→ SERIE DI ESERCIZI
a: Rispondi alle domande sul testo sull'infortunio in inabilità temporanea, una per riga:
(i) Da che cosa fu investito il coltivatore diretto?
(ii) Quale giudice condannò l'Istituto alla costituzione della rendita?
(iii) Con quale atto il coltivatore diretto impugnò la decisione d'appello?
b: Stampa il tratto del testo sull'infortunio in inabilità temporanea che comincia con le parole "Andrea Rossi" e termina con "stato correttamente frenato.".

→ BRANO DI TESTO
-------------------------
Indennizzabilità dell’infortunio al lavoratore in stato di inabilità temporanea assoluta

Andrea Rossi
14 Novembre 2017

L'infortunio accaduto durante il periodo in cui il lavoratore dovrebbe astenersi dal lavoro, essendo temporaneamente inabile, può essere indennizzato dall'INAIL se si verifichi in occasione di lavoro.
Massima

L'infortunio accaduto durante il periodo in cui il lavoratore dovrebbe astenersi dal lavoro, essendo temporaneamente inabile, può essere indennizzato dall'INAIL se si verifichi in occasione di lavoro.

Il caso

Un coltivatore diretto, durante il periodo di inabilità temporanea assoluta riconosciuta dall'INAIL in conseguenza di una piccola lesione riportata al dito della mano in fase di guarigione, subiva un grave infortunio con postumi permanenti, essendo stato investito dal trattore lasciato in moto mentre stava agganciando un attrezzo agricolo al mezzo che non era stato correttamente frenato.

Il lavoratore chiedeva all'Istituto il riconoscimento della tutela previdenziale, che veniva negato; cosicché la vittima adiva il Tribunale, che condannava l'Istituto alla costituzione della rendita, poi negata dalla Corte di Appello che, in accoglimento dell'appello dell'Istituto, escludeva che l'infortunio si fosse verificato in occasione di lavoro, essendo avvenuto a seguito di una libera iniziativa assunta dalla medesima vittima in un momento nel quale non avrebbe dovuto lavorare.

Con ricorso per cassazione il coltivatore diretto si doleva che il giudice d'appello avesse ritenuto che l'infortunio fosse derivato da rischio elettivo, che ricorre solo quando il rischio sia estraneo a quello inerente l'attività lavorativa, anche perché la pregressa inabilità appariva in termini causali del tutto estranea al secondo infortunio.
-------------------------
→ DATI RACCOLTI
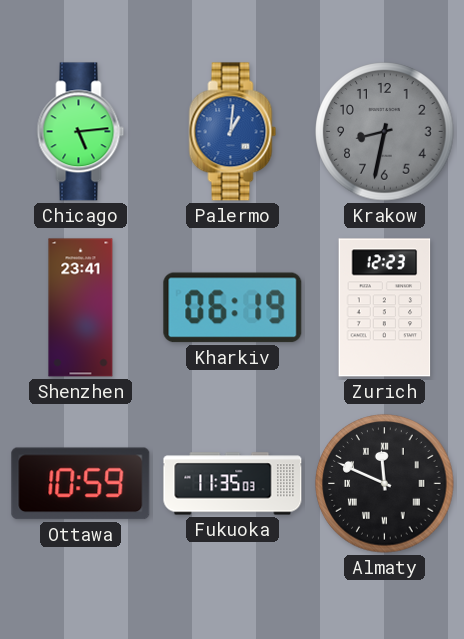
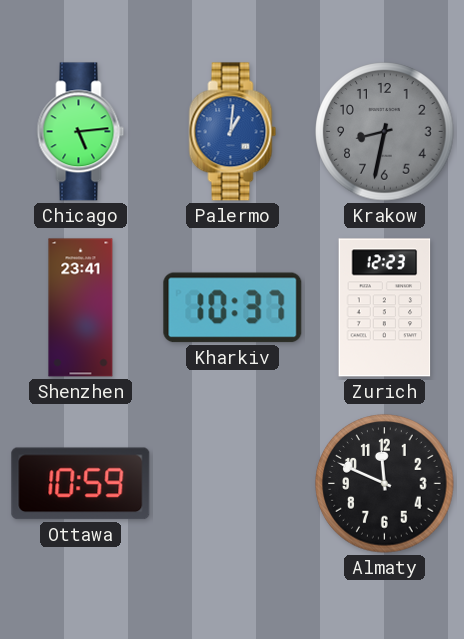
Kharkiv: 06:19 -> 10:37
Fukuoka: 11:35 -> none
Almaty numerals: Roman -> Arabic
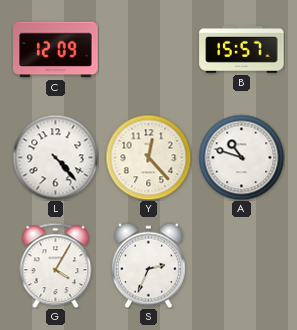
-------------------------
→ RISPOSTE IN ORDINE
a:
(i) Dal trattore lasciato in moto.
(ii) Il Tribunale.
(iii) Con ricorso per cassazione.

b:
Andrea Rossi
14 Novembre 2017

L'infortunio accaduto durante il periodo in cui il lavoratore dovrebbe astenersi dal lavoro, essendo temporaneamente inabile, può essere indennizzato dall'INAIL se si verifichi in occasione di lavoro.
Massima

L'infortunio accaduto durante il periodo in cui il lavoratore dovrebbe astenersi dal lavoro, essendo temporaneamente inabile, può essere indennizzato dall'INAIL se si verifichi in occasione di lavoro.

Il caso

Un coltivatore diretto, durante il periodo di inabilità temporanea assoluta riconosciuta dall'INAIL in conseguenza di una piccola lesione riportata al dito della mano in fase di guarigione, subiva un grave infortunio con postumi permanenti, essendo stato investito dal trattore lasciato in moto mentre stava agganciando un attrezzo agricolo al mezzo che non era stato correttamente frenato.